# NER-Powered Semantic Search

Combine NER technique with semantic search to improve the results

### Setup Pinecone

In [2]:
from pinecone import Pinecone
import os

pc = Pinecone(api_key=os.getenv("PINECONE_API_KEY"))

if "medium-data" not in pc.list_indexes():
    pc.create_index("medium-data", dimension=768, spec={"serverless": {"cloud": "aws", "region": "us-east-1"}})

index = pc.Index("medium-data")

### Setup NER

In [4]:
from transformers import AutoTokenizer, AutoModelForTokenClassification, pipeline
import torch

model_id = "dslim/bert-base-NER"

tokenizer = AutoTokenizer.from_pretrained(model_id)
model = AutoModelForTokenClassification.from_pretrained(model_id)

ner_pipeline = pipeline("ner", model=model, tokenizer=tokenizer)

device = "cuda" if torch.cuda.is_available() else "cpu"

nlp = pipeline("ner", model=model, tokenizer=tokenizer, device=device, aggregation_strategy="max")

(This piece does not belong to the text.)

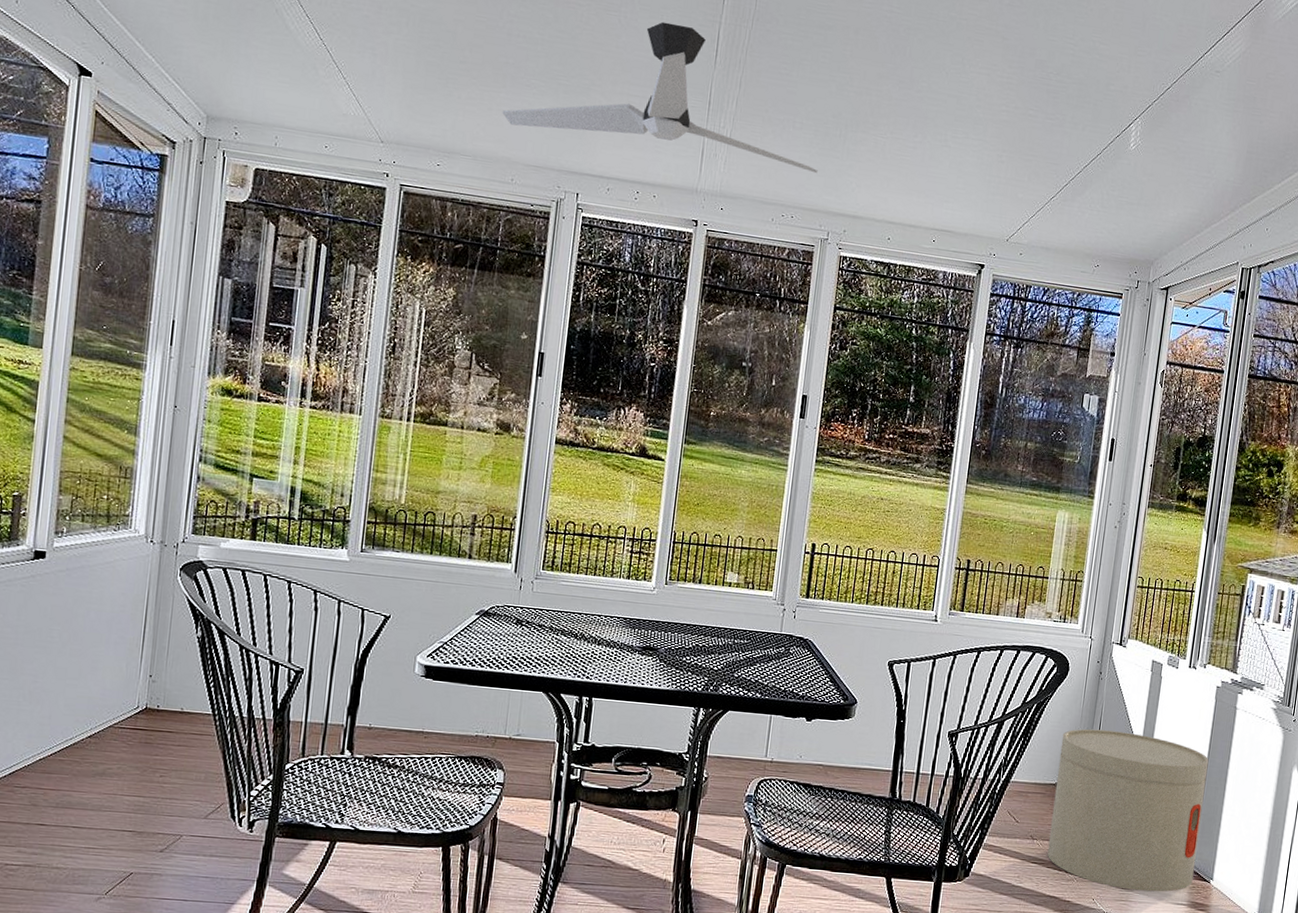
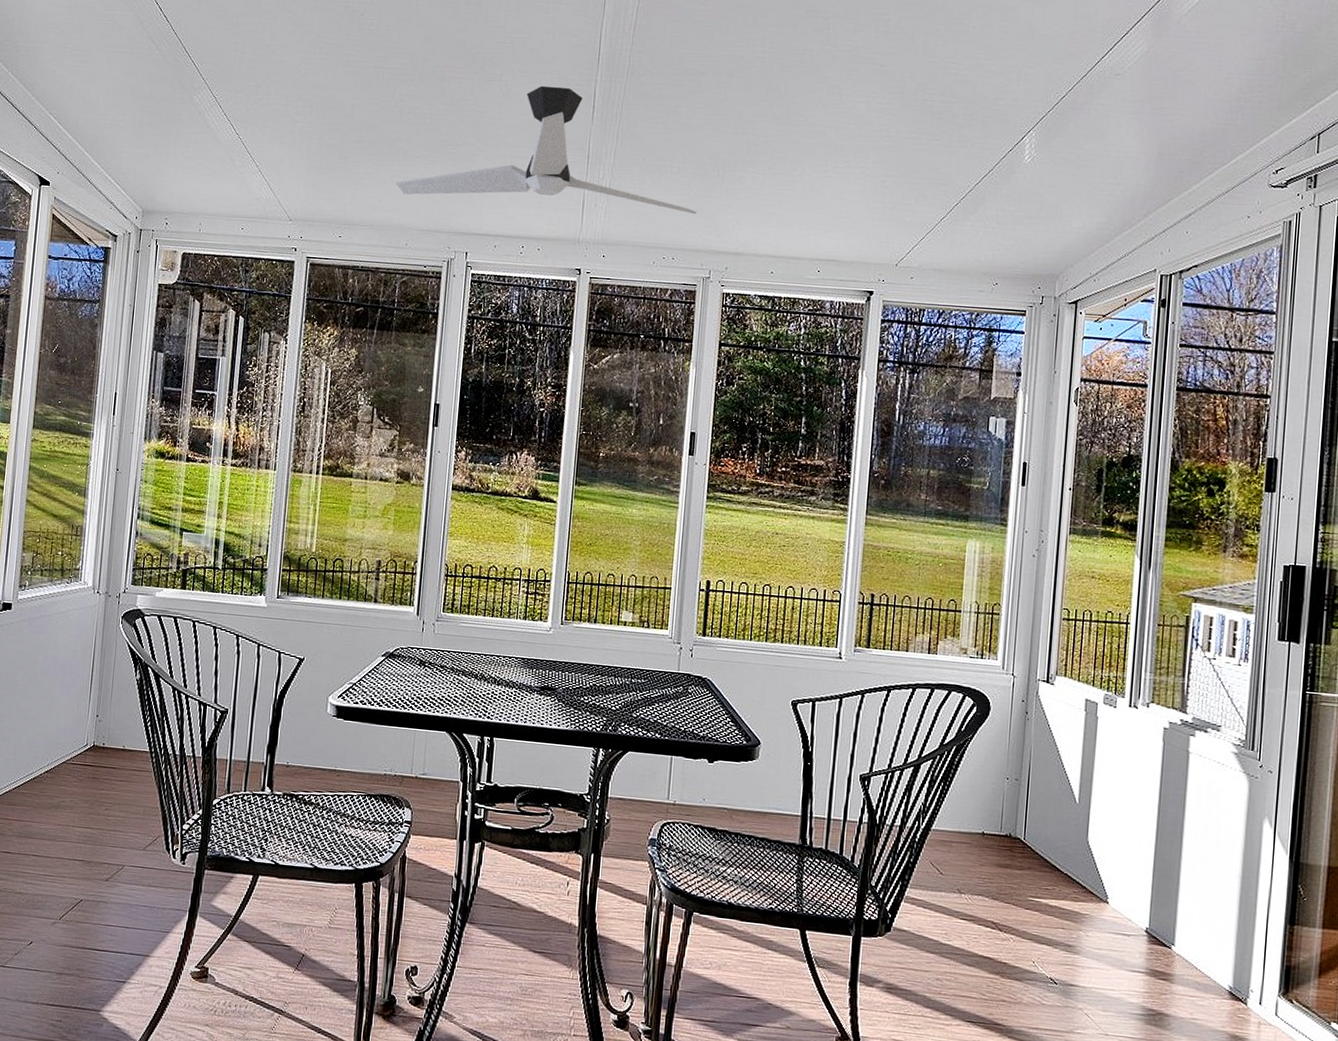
side table: present [1047,729,1209,892] -> none [977,773,1160,957]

Some weights of the model checkpoint at dslim/bert-base-NER were not used when initializing BertForTokenClassification: ['bert.pooler.dense.bias', 'bert.pooler.dense.weight']
- This IS expected if you are initializing BertForTokenClassification from the checkpoint of a model trained on another task or with another architecture (e.g. initializing a BertForSequenceClassification model from a BertForPreTraining model).
- This IS NOT expected if you are initializing BertForTokenClassification from the checkpoint of a model that you expect to be exactly identical (initializing a BertForSequenceClassification model from a BertForSequenceClassification model).
Device set to use mps:0
Device set to use cpu


In [5]:
nlp("Bill Gates is a software engineer and founder of Microsoft")

[{'entity_group': 'PER',
  'score': 0.999742,
  'word': 'Bill Gates',
  'start': 0,
  'end': 10},
 {'entity_group': 'ORG',
  'score': 0.9983804,
  'word': 'Microsoft',
  'start': 49,
  'end': 58}]

In [9]:
from sentence_transformers import SentenceTransformer
import pandas as pd

retriever = SentenceTransformer("flax-sentence-embeddings/all_datasets_v3_mpnet-base")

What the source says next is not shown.